The main advantage of the private company is its legal nature. The law views the legal entity as distinct from the natural persons who work for it. This protects your personal property against the business' debt. In addition, the company can exist forever as it changes hands between shareholders.
Once the company is registered with the CIPC, you can begin trading under its name. You're required to provide an annual return to the CIPC each year, confirming the company continues to operate for profit.
Transferring A Company
Rather than starting a new business outright, many choose to purchase a business as a going concern. This has the advantage of purchasing all its assets but also its relationships. Usually, supplier relationships, employees and the contracts that regulate these agreements are all well established and ready for you to take over when buying a business as a going concern.
The Labour Relations Act 66 of 1995, as amended, refers to this as a Section 197 transfer of a business. It allows you to record all the estimated benefits of a business in a sale agreement, scrutinise this against your due diligence, and then decide on a fair value price before transferring it to yourself. Specifically, section 197 helps you transfer the employment contracts of the first employer to yourself when you take ownership of the business.
This means you won't need to hire and possibly train a new workforce as one does with an entirely new business.
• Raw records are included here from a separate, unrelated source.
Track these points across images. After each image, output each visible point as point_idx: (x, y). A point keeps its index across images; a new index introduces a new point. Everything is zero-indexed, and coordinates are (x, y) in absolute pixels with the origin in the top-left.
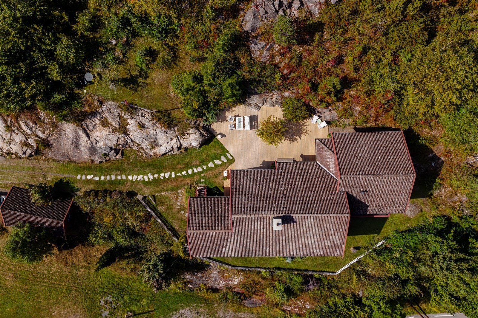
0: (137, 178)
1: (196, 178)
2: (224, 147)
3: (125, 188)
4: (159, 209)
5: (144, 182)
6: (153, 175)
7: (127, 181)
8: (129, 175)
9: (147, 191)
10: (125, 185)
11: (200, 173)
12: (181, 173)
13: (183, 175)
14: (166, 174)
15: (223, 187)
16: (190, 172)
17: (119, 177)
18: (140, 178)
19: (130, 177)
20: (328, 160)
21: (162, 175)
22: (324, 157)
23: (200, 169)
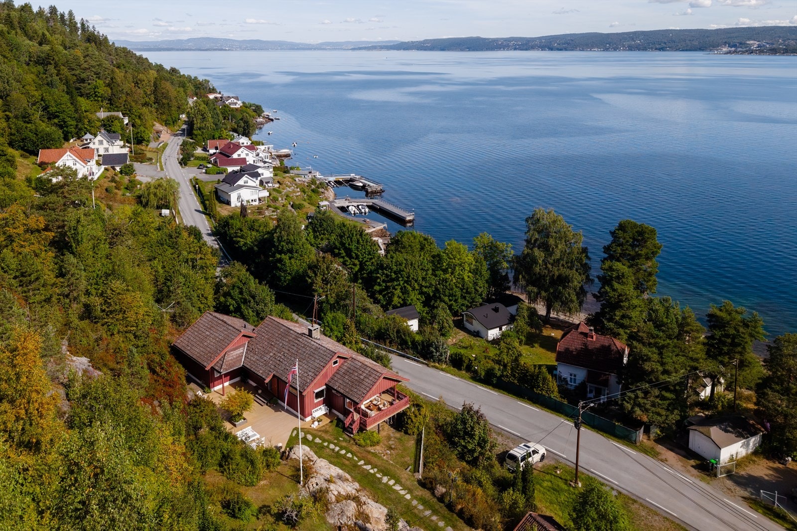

During the transfer you can also acquire the business associated social media accounts, their database of potential and current customers, as well as lucrative supplier relationships. The key is to include these topics concretely in a written agreement.
Whether you're purchasing a business as a going concern or transferring your business to someone, the general rule is to audit the business by documenting all of its elements, agreeing in writing on what you expect, and executing that written legal agreement. The business records must then be updated with the CIPC as the Directors' details would change.
Some other issues to consider are whether UIF and Compensation Fund payments are up to date, the taxes are fully paid and if the annual returns to the CIPC are in order.
As with all commercial prospects, it's important to follow the correct procedure and do the due diligence necessary to protect your rights. If you handle this process with care, you can offer yourself the best opportunity to start or run a successful business.
The content of this article is intended to provide a general guide to the subject matter. Specialist advice should be sought about your specific circumstances.